The quality issues, as well as the rise in competition from other embedded frameworks like Arduino, NuttX, and Zephyr, led to Mbed OS 5/6 being "pigeonholed" as an OS for education and hobbyist use. Educators loved it because it was easy for students to set up -- it was better than even Arduino, as it didn't require any local installation at all. And hobbyists enjoyed it because it was easy to get started, and hobbyist projects often didn't stress Mbed enough to hit its limitations. However, most corporate users shunned it, because it didn't take too much probing to hit serious bugs and limitations -- and requiring an Internet connection for a build, unless you went out of your way to install things locally, likely didn't help either. Additionally, there is a perception, IMO largely thanks to Arduino, that high-level HAL libraries, especially C++ ones, are too limiting and not appropriate for serious usage. These factors meant that serious company projects, which would have brought in significant new business to ARM, weren't using Mbed very often.
My suspicion is that the expenses, quality issues, and lack of serious users combined to sour ARM's management on Mbed OS. They likely decided that the benefits it brought in (introducing users to ARM chips, helping people get started with embedded software more easily, and making it easy for Mbed projects to move between different ARM chips) were not worth the cost of maintaining Mbed. I don't agree with this decision -- it seems shortsighted -- but we have to live with it. And ARM's decision to EoL Mbed OS 6 created the opportunity for Mbed CE to exist!
Mbed CE History
Jamie Smith had been involved in a couple of projects related to improving Mbed and its build system. In 2021, while a student at USC Rocket Propulsion Lab, he created the mbed-cmake project, which was a way to compile Mbed 2, 5, and 6 locally using a CMake build system that interoperated with the Mbed CLI python scripts.
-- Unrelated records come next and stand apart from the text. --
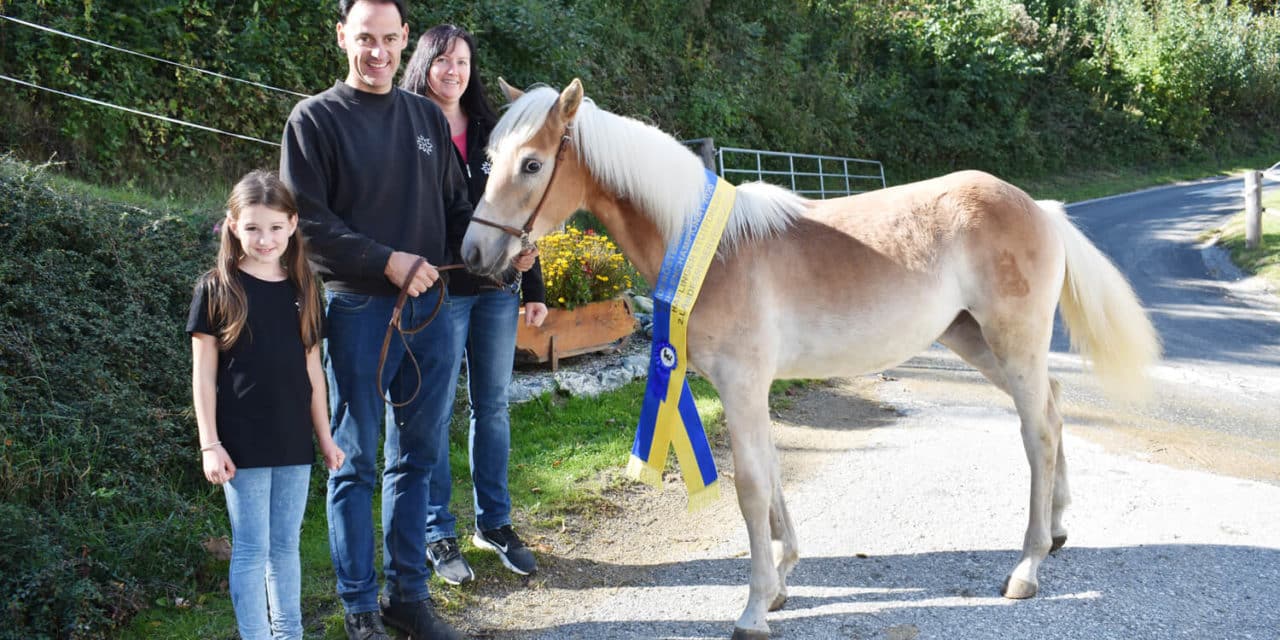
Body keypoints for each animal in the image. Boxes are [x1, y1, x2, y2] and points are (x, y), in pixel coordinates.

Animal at [463, 80, 1162, 640]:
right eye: (489, 160)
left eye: (532, 164)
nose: (471, 255)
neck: (711, 250)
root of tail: (1036, 207)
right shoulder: (748, 389)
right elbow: (772, 473)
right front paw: (779, 585)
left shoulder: (743, 385)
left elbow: (749, 487)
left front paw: (753, 609)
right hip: (977, 342)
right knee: (1055, 410)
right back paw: (1060, 529)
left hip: (1011, 344)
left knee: (1037, 432)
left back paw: (1026, 568)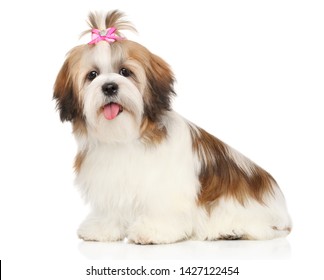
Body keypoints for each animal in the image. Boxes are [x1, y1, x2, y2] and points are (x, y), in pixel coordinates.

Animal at [53, 9, 292, 244]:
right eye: (92, 75)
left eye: (125, 72)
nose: (109, 87)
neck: (126, 136)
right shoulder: (108, 179)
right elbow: (110, 208)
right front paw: (103, 229)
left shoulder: (166, 183)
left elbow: (162, 207)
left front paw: (152, 231)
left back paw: (230, 231)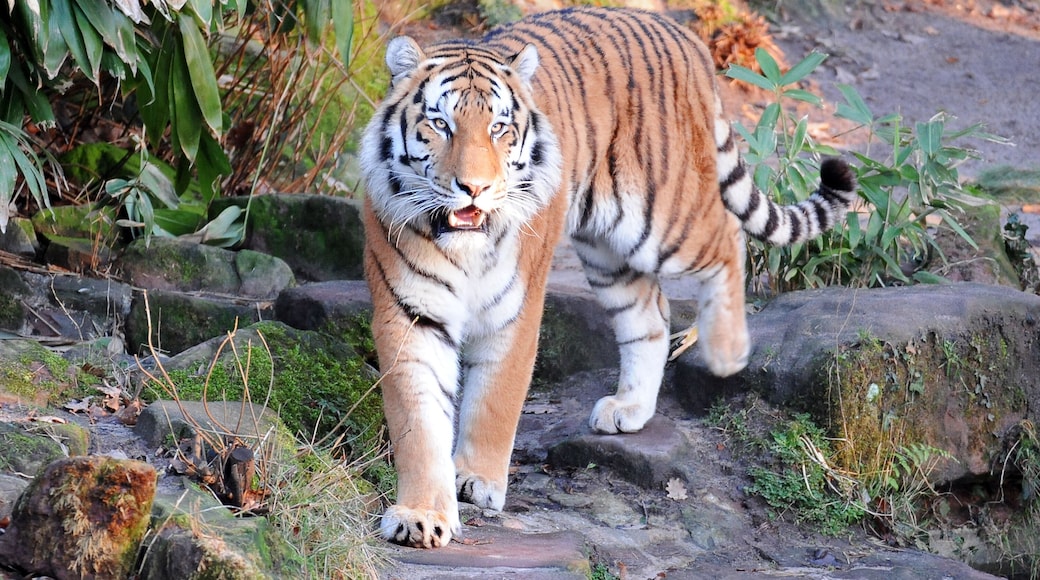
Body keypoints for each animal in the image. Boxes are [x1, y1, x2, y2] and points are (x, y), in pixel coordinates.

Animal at [360, 6, 856, 548]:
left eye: (499, 127)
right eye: (440, 124)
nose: (475, 188)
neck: (464, 247)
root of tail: (682, 35)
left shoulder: (516, 311)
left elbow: (496, 399)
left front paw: (476, 479)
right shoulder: (410, 314)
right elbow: (418, 421)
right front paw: (422, 515)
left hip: (664, 217)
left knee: (728, 237)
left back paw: (727, 354)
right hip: (607, 250)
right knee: (653, 315)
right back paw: (630, 408)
He then worked together with ARM developers on Mbed 6's prototype CMake build system, and also contributed some other features and fixes to Mbed (such as fixing the aforementioned STM32 I2C bug).
When ARM stopped development of Mbed OS 6, he independently finished the CMake build system prototype and spun it off into its own project: Mbed OS Community Edition. That brings us to today: we have been growing the Mbed CE project, slowly but surely, to try and fill the Mbed OS-shaped hole in the world without support or backing from ARM. While we aren't are parity yet (there's not really a hope of something like the Online Compiler), I hope that you will find Mbed CE to be perfectly usable for what you need.